El argumento de la película, como es lógico, tiene que adaptarse y facilitar al espectador la elección de una opción u otra, lo cual significa llenarla de momentos intensos, dilemas rotundos --a vida o muerte a veces-- y que, a cada desvío, la apuesta y la radicalidad de la historia suban de nivel. Pero es que, además de esa limitación formal autoimpuesta, Black Mirror: Bandersnatch no se conforma con ceñirse a un género fácil y previsible como el de acción, sino que --fiel al espíritu critico-reflexivo de la serie-- incorpora un elevado nivel de autoconsciencia a los personajes. El resultado es que la película agota enseguida todo el recorrido de su recurso estrella, y los posibles finales, aunque valientes y atrevidos, son decepcionantes: el relato desborda los límites mismos del dispositivo narrativo, entrando en un callejón sin salida, una inconsistencia formal imposible de resolver, a no ser que sea abriendo otra instancia narrativa. La película posee un mérito indiscutible, pero ese desbordamiento formal no se alcanza gracias a la buena labor de un relato percutante o intenso, sino a través de un laberinto de decisiones --conscientes, omitidas, a la contra o aburridas-- de cada espectador.

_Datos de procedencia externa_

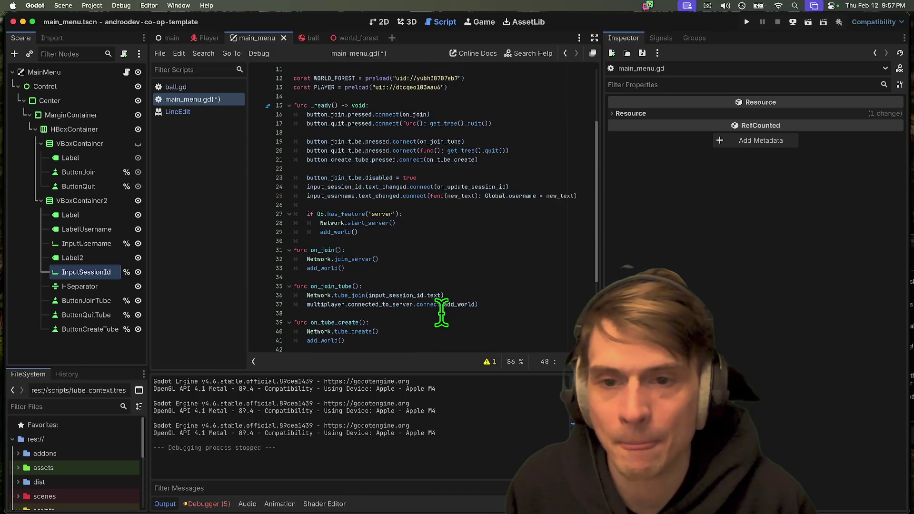
{"action": "scroll", "coordinate": [441, 313], "scroll_direction": "down", "scroll_amount": 7}
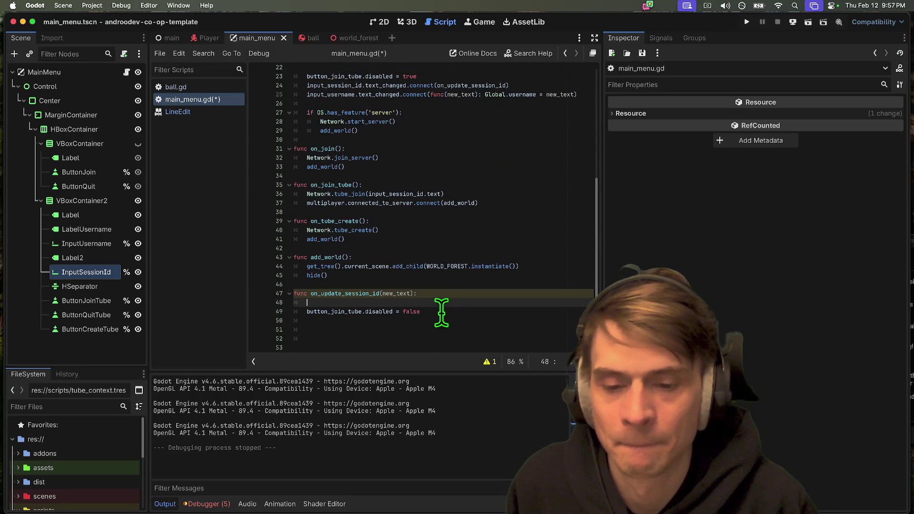
{"action": "scroll", "coordinate": [402, 306], "scroll_direction": "up", "scroll_amount": 5}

La principal consecuencia del cambio de relato único a múltiple es que el público no quiere dar por terminada la experiencia sin ver todas las variaciones y posibilidades de la historia. Da igual que en esa tarea pierda el hilo y no recuerde a qué parte de la historia corresponde cada desvío, ni que deba ver una y otra vez una misma escena con variaciones mínimas. La inercia del relato único y secuencial es demasiado fuerte, y es evidente que con Black Mirror: Bandersnatch seguimos transitando por el territorio del cine. La multiplicidad de opciones no basta para diluirnos el deseo de obtener una perspectiva global, el verdadero sentido de la historia. Puede que añadamos matices, nuevos datos, la sensación de un azar o determinismo ante cada decisión, pero con cada una perdemos intensidad, la certeza de saber qué nos conmueve o nos repele. En este proceso, los personajes también se resienten (forzados por tanto cambio) ante tanta fragmentación. Lo cierto es que nos hemos divertido un rato, y de tanto en tanto podría apetecernos repetir, pero no es probable que salgamos modificados de una experiencia así.
Black Mirror: Bandersnatch no es un fraude ni una trampa, es otra cosa; algo tan nuevo que incluso podrá chirriarle a la generación que me sucederá, la misma que presume de haber nacido con el canon de la imagen incorporado de serie (la mía creció con el de la literatura). Es una incógnita lo que saldrá a partir de este invento; para mí, desde luego, algo revolucionario desde un punto de vista tecnológico, pero que deberá recorrer un gran trecho de ese territorio del cine para demostrar su auténtico valor narrativo.